Amazon Expands Trainium Chip Production, Challenges Nvidia's AI Dominance

Serge Bulaev

Serge Bulaev

Amazon, Google, and Meta are now competing over the underlying parts of AI, like special chips, data control, and devices, rather than just the AI models. Amazon is increasing the use of its Trainium chips as an alternative to Nvidia, but overall adoption beyond key partners like Anthropic may still be limited. OpenAI and Anthropic together seem to make up most of the revenue among AI startups, showing a clear lead over others. Other companies like Apple, Meta, and Google are trying new ways to run AI directly on devices, but details are limited. The future of AI competition may depend on who controls the chips, data, and where AI runs, not just the models themselves.

Amazon Expands Trainium Chip Production, Challenges Nvidia's AI Dominance

The battle for AI dominance is shifting from models to infrastructure, where control over custom AI chips, data, and on-device computing is paramount. As tech giants like Amazon, Google, and Meta vie for control, Amazon's Trainium chip production is expanding to challenge Nvidia's market leadership, highlighting a new competitive front.

To understand the current market, it's essential to track who controls the core components that power AI agents: the specialized accelerators in data centers, the governed data repositories, and the on-device hardware like smartphones and headsets that run smaller, efficient models.

Custom silicon becomes a bargaining chip

Amid the scarcity of Nvidia GPUs, Amazon is accelerating the production of its home-grown Trainium chip line. By offering a cost-effective alternative tightly integrated with AWS, Amazon aims to capture a significant share of the AI training market, particularly for workloads from partners like Anthropic.

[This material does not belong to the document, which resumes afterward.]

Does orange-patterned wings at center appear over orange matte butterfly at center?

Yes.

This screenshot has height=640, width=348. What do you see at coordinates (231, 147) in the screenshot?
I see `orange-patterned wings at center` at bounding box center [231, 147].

With Nvidia GPUs in short supply, Amazon is capitalizing on the demand with its proprietary Trainium chips. AWS says it has deployed more than 1 million Trainium processors overall for partners and internal use, including training Anthropic's Claude model, according to AWS Trainium customers. However, analysts note that broad adoption beyond key partners remains limited, indicating that while developer interest is growing, it is not yet widespread.

Industry reports suggest growing shipment expectations for Amazon's silicon as a viable and cost-effective alternative to Nvidia, especially for workloads deeply integrated with AWS.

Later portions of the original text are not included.